The job situation for Europe’s young people is bad – but unemployment rates alone don’t tell the whole story.
At more than 50 per cent, the unemployment rates in countries such as Greece and Spain sound like a horribly high figure, but as Toronto-Dominion Bank economist Francis Fong pointed out in a report Tuesday, other metrics paint a picture of a less dire, if still challenging, job market.
The youth unemployment ratio, which is the number of jobless youth as a percentage of the total youth population, is just 15 per cent in Greece and 20 per cent in Spain.

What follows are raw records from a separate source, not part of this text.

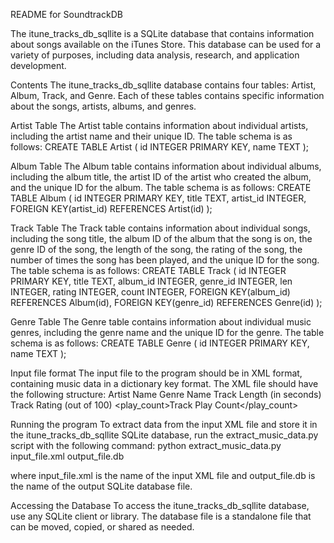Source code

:README for SoundtrackDB

The itune_tracks_db_sqllite is a SQLite database that contains information about songs available on the iTunes Store. This database can be used for a variety of purposes, including data analysis, research, and application development.

Contents
The itune_tracks_db_sqllite database contains four tables: Artist, Album, Track, and Genre. Each of these tables contains specific information about the songs, artists, albums, and genres.

Artist Table
The Artist table contains information about individual artists, including the artist name and their unique ID. The table schema is as follows:
CREATE TABLE Artist (
    id INTEGER PRIMARY KEY,
    name TEXT
);

Album Table
The Album table contains information about individual albums, including the album title, the artist ID of the artist who created the album, and the unique ID for the album. The table schema is as follows:
CREATE TABLE Album (
    id INTEGER PRIMARY KEY,
    title TEXT,
    artist_id INTEGER,
    FOREIGN KEY(artist_id) REFERENCES Artist(id)
);

Track Table
The Track table contains information about individual songs, including the song title, the album ID of the album that the song is on, the genre ID of the song, the length of the song, the rating of the song, the number of times the song has been played, and the unique ID for the song. The table schema is as follows:
CREATE TABLE Track (
    id INTEGER PRIMARY KEY,
    title TEXT,
    album_id INTEGER,
    genre_id INTEGER,
    len INTEGER,
    rating INTEGER,
    count INTEGER,
    FOREIGN KEY(album_id) REFERENCES Album(id),
    FOREIGN KEY(genre_id) REFERENCES Genre(id)
);

Genre Table
The Genre table contains information about individual music genres, including the genre name and the unique ID for the genre. The table schema is as follows:
CREATE TABLE Genre (
    id INTEGER PRIMARY KEY,
    name TEXT
);

Input file format
The input file to the program should be in XML format, containing music data in a dictionary key format. The XML file should have the following structure:
<music>
    <artist>
        <name>Artist Name</name>
        <albums>
            <album>
                <title>Album Title</title>
                <tracks>
                    <track>
                        <title>Track Title</title>
                        <genre>Genre Name</genre>
                        <length>Track Length (in seconds)</length>
                        <rating>Track Rating (out of 100)</rating>
                        <play_count>Track Play Count</play_count>
                    </track>
                    <!-- more track elements -->
                </tracks>
            </album>
            <!-- more album elements -->
        </albums>
    </artist>
    <!-- more artist elements -->
</music>

Running the program
To extract data from the input XML file and store it in the itune_tracks_db_sqllite SQLite database, run the extract_music_data.py script with the following command:
python extract_music_data.py input_file.xml output_file.db

where input_file.xml is the name of the input XML file and output_file.db is the name of the output SQLite database file.

Accessing the Database
To access the itune_tracks_db_sqllite database, use any SQLite client or library. The database file is a standalone file that can be moved, copied, or shared as needed.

“An unemployment rate of over 50 per cent in Greece and Spain only indicates what is occurring among a relatively small fraction of the total youth population,” he said, namely the group that is actively working or seeking work.
It ignores others who are choosing not to participate in the job market, perhaps because they are students, stay-at-home parents, too discouraged to look for work, or any other reason.
The unemployment ratio is important because it removes differences in participation rates between countries. In Spain, 39.5 per cent of young people are working or actively seeking a job, while only 29.3 per cent are in Greece.
The ratio accounts for this difference by including everyone –– job market participants or not – in the equation, Mr. Fong said.
The unemployment rate can make the number of jobless people appear larger because the number of people participating in the labour market is a smaller denominator than the total population.
Still, even smaller-looking youth unemployment ratios have more than doubled in the last four years, Mr. Fong said.
“Ultimately, the number of employed youths in these countries has fallen by a dramatic margin,” he said. “While the unemployment ratios for Greece and Spain are much less dramatic, they still present the same bleak picture of the youth labour market.”
The unemployment ratio is by no means a substitute for the unemployment rate, Mr. Fong said. Economists actually prefer the unemployment rate because it is a better indication of how well a labour market can absorb excess supply (i.e., job seekers).
But looking at both imperfect measures – the ratio and the rate – provides broader perspective on the job situation in a country. In the case of Greece and Spain, where sky-high unemployment rates for young people have been grabbing headlines, it’s worth taking a look at the problem from more than one angle.
In Canada, the unemployment rate for those aged 15 to 24 hit a recent peak of 16 per cent in late-2009 and edged down to 14.3 per cent in July, 2012.
In the U.S., youth unemployment now sits at 16 per cent after recently peaking at 19 per cent.
The unemployment rates for young people in North American are much lower than in Greece or Spain, but attest to a still-serious problem, Mr. Fong said.
More than 214,000 net jobs disappeared among Canadian young people since the recession, and job gains in the 15 to 24 age group during the recovery have been “non-existent,” he said.